━━━ Task data ━━━
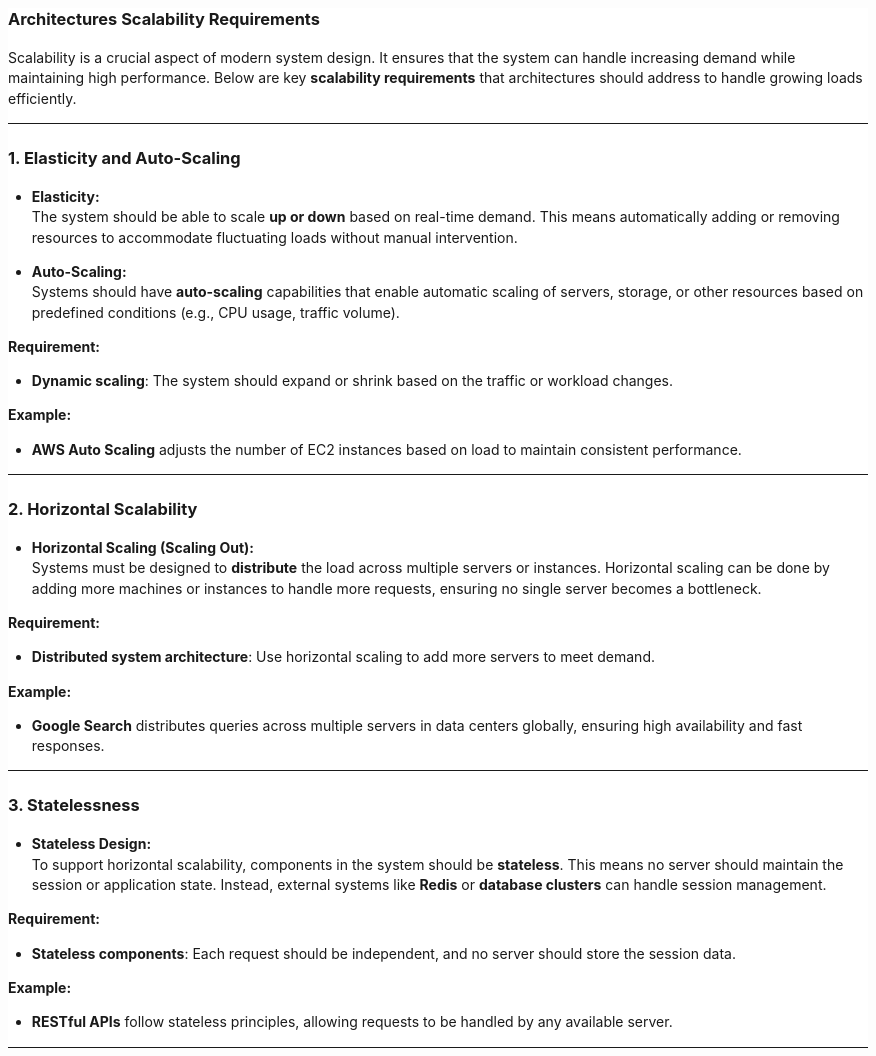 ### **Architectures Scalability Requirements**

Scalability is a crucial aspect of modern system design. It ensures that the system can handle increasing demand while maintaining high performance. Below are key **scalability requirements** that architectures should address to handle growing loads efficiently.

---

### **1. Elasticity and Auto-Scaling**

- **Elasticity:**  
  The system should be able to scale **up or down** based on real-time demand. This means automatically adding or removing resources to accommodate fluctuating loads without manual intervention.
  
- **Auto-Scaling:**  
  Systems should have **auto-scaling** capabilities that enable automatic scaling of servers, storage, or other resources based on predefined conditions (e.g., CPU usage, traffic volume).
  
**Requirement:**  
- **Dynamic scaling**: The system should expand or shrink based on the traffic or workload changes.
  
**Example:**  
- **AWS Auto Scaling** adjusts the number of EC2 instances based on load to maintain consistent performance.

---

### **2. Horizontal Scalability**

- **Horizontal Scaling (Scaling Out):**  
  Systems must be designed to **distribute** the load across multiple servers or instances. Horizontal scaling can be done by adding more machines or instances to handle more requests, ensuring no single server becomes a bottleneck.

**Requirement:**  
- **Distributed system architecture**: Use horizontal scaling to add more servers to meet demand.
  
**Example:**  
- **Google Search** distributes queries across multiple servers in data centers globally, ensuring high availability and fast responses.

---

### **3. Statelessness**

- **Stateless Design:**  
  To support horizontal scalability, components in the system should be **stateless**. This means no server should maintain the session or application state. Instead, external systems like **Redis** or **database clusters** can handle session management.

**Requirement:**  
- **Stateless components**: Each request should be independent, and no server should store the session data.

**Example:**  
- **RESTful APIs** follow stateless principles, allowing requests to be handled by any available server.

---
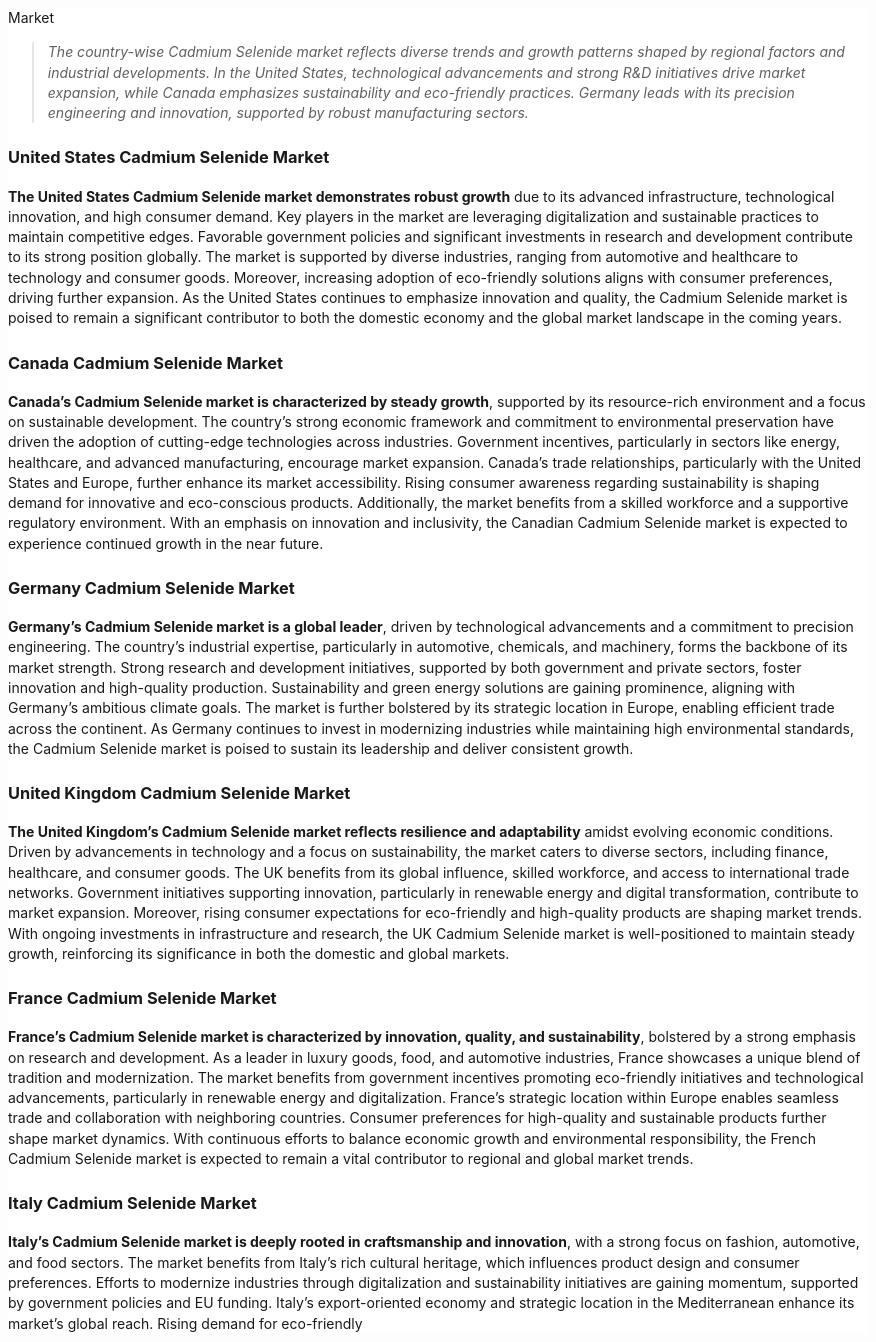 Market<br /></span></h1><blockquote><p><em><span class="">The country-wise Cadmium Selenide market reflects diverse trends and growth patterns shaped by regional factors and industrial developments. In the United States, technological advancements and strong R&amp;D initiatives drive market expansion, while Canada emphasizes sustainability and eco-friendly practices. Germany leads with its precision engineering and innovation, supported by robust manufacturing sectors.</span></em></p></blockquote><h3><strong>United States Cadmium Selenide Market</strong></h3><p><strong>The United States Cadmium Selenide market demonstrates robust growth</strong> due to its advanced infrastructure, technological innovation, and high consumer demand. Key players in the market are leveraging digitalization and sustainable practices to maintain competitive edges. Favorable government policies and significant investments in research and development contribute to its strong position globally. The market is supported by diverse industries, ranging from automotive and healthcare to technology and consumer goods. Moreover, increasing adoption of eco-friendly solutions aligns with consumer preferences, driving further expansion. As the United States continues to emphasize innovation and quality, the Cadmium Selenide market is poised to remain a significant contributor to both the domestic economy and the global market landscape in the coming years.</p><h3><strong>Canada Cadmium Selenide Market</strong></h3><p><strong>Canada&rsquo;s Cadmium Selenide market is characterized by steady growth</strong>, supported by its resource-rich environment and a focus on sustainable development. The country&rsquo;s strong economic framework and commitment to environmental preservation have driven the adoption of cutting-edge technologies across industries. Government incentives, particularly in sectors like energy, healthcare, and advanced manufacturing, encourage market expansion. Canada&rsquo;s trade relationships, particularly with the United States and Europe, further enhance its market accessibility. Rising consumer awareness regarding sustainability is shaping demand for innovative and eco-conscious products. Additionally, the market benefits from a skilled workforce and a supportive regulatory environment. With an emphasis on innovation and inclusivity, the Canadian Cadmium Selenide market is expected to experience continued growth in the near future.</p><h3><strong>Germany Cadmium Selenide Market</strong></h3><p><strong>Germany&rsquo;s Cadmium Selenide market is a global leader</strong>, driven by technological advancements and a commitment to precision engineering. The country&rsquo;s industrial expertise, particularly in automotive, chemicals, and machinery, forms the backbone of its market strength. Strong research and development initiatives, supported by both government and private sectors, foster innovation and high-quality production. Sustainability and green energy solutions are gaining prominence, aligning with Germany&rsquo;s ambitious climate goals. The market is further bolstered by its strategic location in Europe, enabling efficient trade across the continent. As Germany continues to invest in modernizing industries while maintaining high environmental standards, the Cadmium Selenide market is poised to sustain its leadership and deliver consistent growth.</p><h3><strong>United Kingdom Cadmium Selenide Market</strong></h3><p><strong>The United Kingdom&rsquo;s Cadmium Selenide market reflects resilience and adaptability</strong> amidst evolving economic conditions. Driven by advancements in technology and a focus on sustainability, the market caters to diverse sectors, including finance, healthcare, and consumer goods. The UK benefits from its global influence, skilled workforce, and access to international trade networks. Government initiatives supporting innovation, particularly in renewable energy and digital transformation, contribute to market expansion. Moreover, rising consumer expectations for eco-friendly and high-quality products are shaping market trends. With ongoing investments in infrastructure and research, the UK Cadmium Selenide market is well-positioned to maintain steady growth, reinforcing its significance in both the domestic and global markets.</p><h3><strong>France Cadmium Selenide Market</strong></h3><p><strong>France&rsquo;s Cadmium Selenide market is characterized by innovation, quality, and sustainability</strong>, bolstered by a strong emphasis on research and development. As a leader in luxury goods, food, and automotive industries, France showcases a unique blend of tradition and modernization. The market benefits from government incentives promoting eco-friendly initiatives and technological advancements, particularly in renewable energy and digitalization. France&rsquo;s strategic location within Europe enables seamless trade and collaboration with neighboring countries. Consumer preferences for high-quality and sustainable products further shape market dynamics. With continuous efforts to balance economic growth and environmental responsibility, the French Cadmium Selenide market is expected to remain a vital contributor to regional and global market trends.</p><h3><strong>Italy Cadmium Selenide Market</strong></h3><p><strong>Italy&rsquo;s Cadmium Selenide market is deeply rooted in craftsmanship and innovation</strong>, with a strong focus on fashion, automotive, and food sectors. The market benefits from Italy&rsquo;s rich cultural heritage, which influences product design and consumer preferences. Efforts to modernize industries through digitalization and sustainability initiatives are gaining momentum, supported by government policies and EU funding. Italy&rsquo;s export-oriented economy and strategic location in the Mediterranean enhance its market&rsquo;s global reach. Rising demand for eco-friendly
━━━
■ **Your task**
Could you transcribe the source text of all the items above, character for character, with the pictures left out of your answer?

■ **Answer to this problem**
 ### **Architectures Scalability Requirements**

Scalability is a crucial aspect of modern system design. It ensures that the system can handle increasing demand while maintaining high performance. Below are key **scalability requirements** that architectures should address to handle growing loads efficiently.

---

### **1. Elasticity and Auto-Scaling**

- **Elasticity:**  
  The system should be able to scale **up or down** based on real-time demand. This means automatically adding or removing resources to accommodate fluctuating loads without manual intervention.
  
- **Auto-Scaling:**  
  Systems should have **auto-scaling** capabilities that enable automatic scaling of servers, storage, or other resources based on predefined conditions (e.g., CPU usage, traffic volume).
  
**Requirement:**  
- **Dynamic scaling**: The system should expand or shrink based on the traffic or workload changes.
  
**Example:**  
- **AWS Auto Scaling** adjusts the number of EC2 instances based on load to maintain consistent performance.

---

### **2. Horizontal Scalability**

- **Horizontal Scaling (Scaling Out):**  
  Systems must be designed to **distribute** the load across multiple servers or instances. Horizontal scaling can be done by adding more machines or instances to handle more requests, ensuring no single server becomes a bottleneck.

**Requirement:**  
- **Distributed system architecture**: Use horizontal scaling to add more servers to meet demand.
  
**Example:**  
- **Google Search** distributes queries across multiple servers in data centers globally, ensuring high availability and fast responses.

---

### **3. Statelessness**

- **Stateless Design:**  
  To support horizontal scalability, components in the system should be **stateless**. This means no server should maintain the session or application state. Instead, external systems like **Redis** or **database clusters** can handle session management.

**Requirement:**  
- **Stateless components**: Each request should be independent, and no server should store the session data.

**Example:**  
- **RESTful APIs** follow stateless principles, allowing requests to be handled by any available server.

---
 Market<br /></span></h1><blockquote><p><em><span class="">The country-wise Cadmium Selenide market reflects diverse trends and growth patterns shaped by regional factors and industrial developments. In the United States, technological advancements and strong R&amp;D initiatives drive market expansion, while Canada emphasizes sustainability and eco-friendly practices. Germany leads with its precision engineering and innovation, supported by robust manufacturing sectors.</span></em></p></blockquote><h3><strong>United States Cadmium Selenide Market</strong></h3><p><strong>The United States Cadmium Selenide market demonstrates robust growth</strong> due to its advanced infrastructure, technological innovation, and high consumer demand. Key players in the market are leveraging digitalization and sustainable practices to maintain competitive edges. Favorable government policies and significant investments in research and development contribute to its strong position globally. The market is supported by diverse industries, ranging from automotive and healthcare to technology and consumer goods. Moreover, increasing adoption of eco-friendly solutions aligns with consumer preferences, driving further expansion. As the United States continues to emphasize innovation and quality, the Cadmium Selenide market is poised to remain a significant contributor to both the domestic economy and the global market landscape in the coming years.</p><h3><strong>Canada Cadmium Selenide Market</strong></h3><p><strong>Canada&rsquo;s Cadmium Selenide market is characterized by steady growth</strong>, supported by its resource-rich environment and a focus on sustainable development. The country&rsquo;s strong economic framework and commitment to environmental preservation have driven the adoption of cutting-edge technologies across industries. Government incentives, particularly in sectors like energy, healthcare, and advanced manufacturing, encourage market expansion. Canada&rsquo;s trade relationships, particularly with the United States and Europe, further enhance its market accessibility. Rising consumer awareness regarding sustainability is shaping demand for innovative and eco-conscious products. Additionally, the market benefits from a skilled workforce and a supportive regulatory environment. With an emphasis on innovation and inclusivity, the Canadian Cadmium Selenide market is expected to experience continued growth in the near future.</p><h3><strong>Germany Cadmium Selenide Market</strong></h3><p><strong>Germany&rsquo;s Cadmium Selenide market is a global leader</strong>, driven by technological advancements and a commitment to precision engineering. The country&rsquo;s industrial expertise, particularly in automotive, chemicals, and machinery, forms the backbone of its market strength. Strong research and development initiatives, supported by both government and private sectors, foster innovation and high-quality production. Sustainability and green energy solutions are gaining prominence, aligning with Germany&rsquo;s ambitious climate goals. The market is further bolstered by its strategic location in Europe, enabling efficient trade across the continent. As Germany continues to invest in modernizing industries while maintaining high environmental standards, the Cadmium Selenide market is poised to sustain its leadership and deliver consistent growth.</p><h3><strong>United Kingdom Cadmium Selenide Market</strong></h3><p><strong>The United Kingdom&rsquo;s Cadmium Selenide market reflects resilience and adaptability</strong> amidst evolving economic conditions. Driven by advancements in technology and a focus on sustainability, the market caters to diverse sectors, including finance, healthcare, and consumer goods. The UK benefits from its global influence, skilled workforce, and access to international trade networks. Government initiatives supporting innovation, particularly in renewable energy and digital transformation, contribute to market expansion. Moreover, rising consumer expectations for eco-friendly and high-quality products are shaping market trends. With ongoing investments in infrastructure and research, the UK Cadmium Selenide market is well-positioned to maintain steady growth, reinforcing its significance in both the domestic and global markets.</p><h3><strong>France Cadmium Selenide Market</strong></h3><p><strong>France&rsquo;s Cadmium Selenide market is characterized by innovation, quality, and sustainability</strong>, bolstered by a strong emphasis on research and development. As a leader in luxury goods, food, and automotive industries, France showcases a unique blend of tradition and modernization. The market benefits from government incentives promoting eco-friendly initiatives and technological advancements, particularly in renewable energy and digitalization. France&rsquo;s strategic location within Europe enables seamless trade and collaboration with neighboring countries. Consumer preferences for high-quality and sustainable products further shape market dynamics. With continuous efforts to balance economic growth and environmental responsibility, the French Cadmium Selenide market is expected to remain a vital contributor to regional and global market trends.</p><h3><strong>Italy Cadmium Selenide Market</strong></h3><p><strong>Italy&rsquo;s Cadmium Selenide market is deeply rooted in craftsmanship and innovation</strong>, with a strong focus on fashion, automotive, and food sectors. The market benefits from Italy&rsquo;s rich cultural heritage, which influences product design and consumer preferences. Efforts to modernize industries through digitalization and sustainability initiatives are gaining momentum, supported by government policies and EU funding. Italy&rsquo;s export-oriented economy and strategic location in the Mediterranean enhance its market&rsquo;s global reach. Rising demand for eco-friendly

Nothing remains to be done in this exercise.